Rand somewhat better ahead of key central bank policy meetings

But global events recently have taken the shine off the so-called Ramaphoria, as exemplified by bond and equity outflows.

Foreigners were net sellers of local bonds to tune of R15.8bn over the past week, according to the JSE’s weekly data, partly accounting for the recent sharp sell-off in the rand and local bonds.

The rand has swung from R11.50/$ in late February to R13.03/$ now, in a sharp move that has raised inflation concerns.

“The rand has reached our year-end target [R13.10/$] faster than expected.
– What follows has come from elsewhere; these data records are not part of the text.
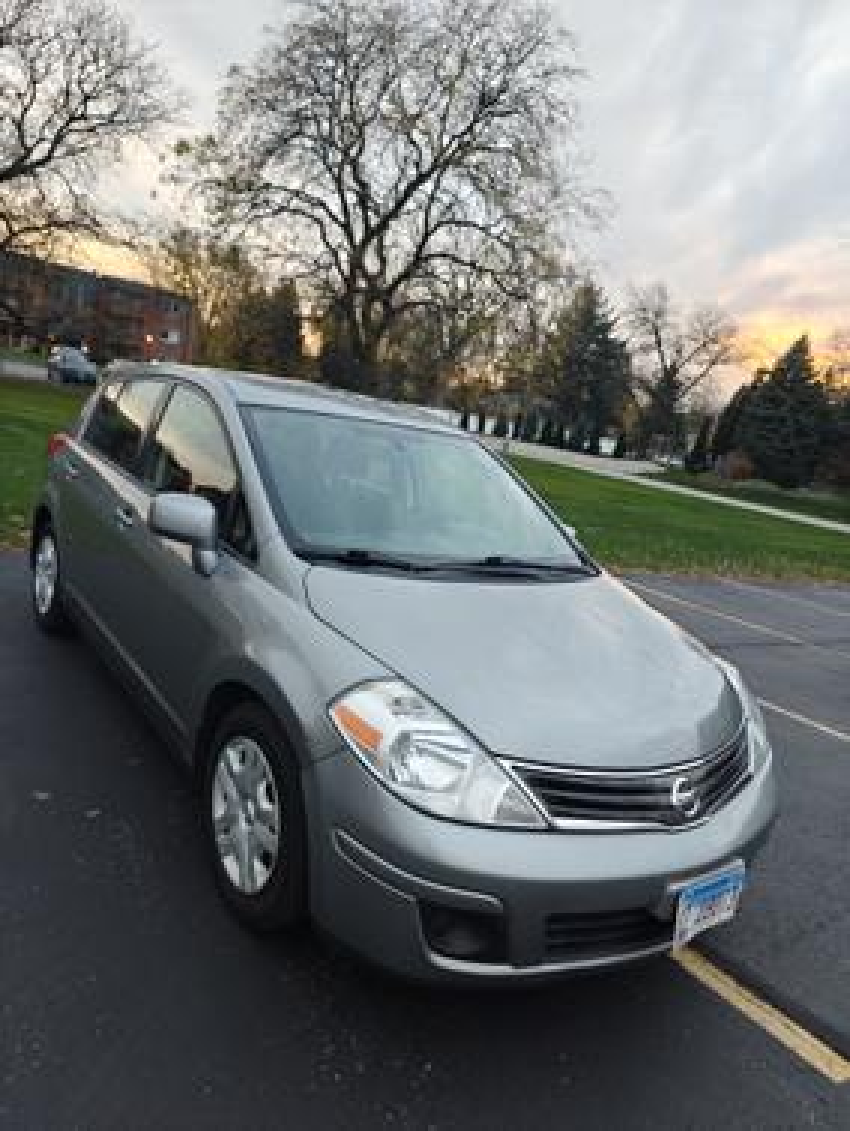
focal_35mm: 23
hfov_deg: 58.9
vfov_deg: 73.9
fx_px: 752
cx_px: 425
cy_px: 566
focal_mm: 6.06
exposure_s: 1/100
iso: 160
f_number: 1.6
The rapid weakness in the rand potentially looks like an overshoot hence we are cognisant not to extrapolate current weakness too far into the future,” Nedbank Corporate and Investment Banking analysts Mehul Daya and Walter de Wet wrote in a note.

Markets will also keep a close watch on the European Central Bank, which could announce plans to exit its unconventional monetary policy stimulus, known as quantitative easing.
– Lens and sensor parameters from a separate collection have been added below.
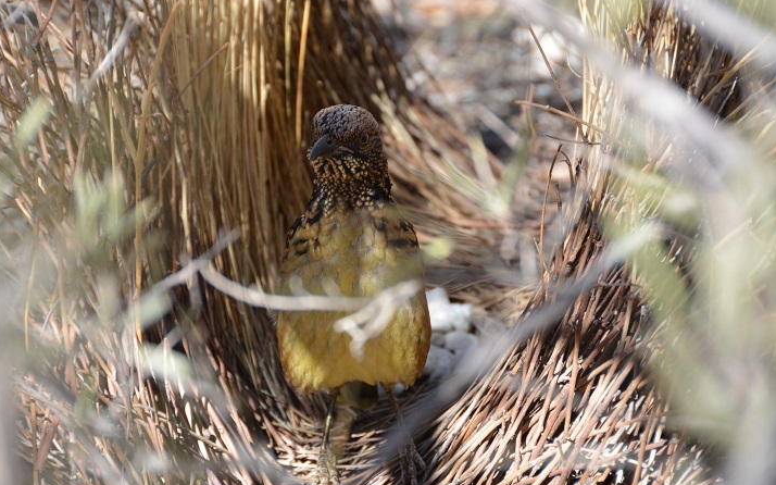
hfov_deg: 6.5
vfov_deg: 4.1
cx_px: 370
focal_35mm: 321
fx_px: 6788
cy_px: 228
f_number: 5.6
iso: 800
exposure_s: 1/640
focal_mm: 200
That signal by the ECB sent the euro sharply higher recently, though receding political tension in Italy added to positive momentum.
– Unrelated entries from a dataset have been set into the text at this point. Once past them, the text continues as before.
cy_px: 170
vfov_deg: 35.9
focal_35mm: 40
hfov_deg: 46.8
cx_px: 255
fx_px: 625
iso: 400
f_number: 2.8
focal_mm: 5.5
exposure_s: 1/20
Markets have been relatively resilient to the global trade war narrative, as shown in the tension between members of the Group of Seven and the US at the weekend.

Local bonds also fared a lot better in early trade in line with the rand, with the yield on the benchmark R186 bond last bid at 8.91% from 8.95%.

At 10.08am, the rand was at R13.0394 to the dollar from R13.1066, R15.4027 to the euro from R15.4228 and R17.5070 to the pound from R17.5440. The euro was at $1.1812 from $1.1775.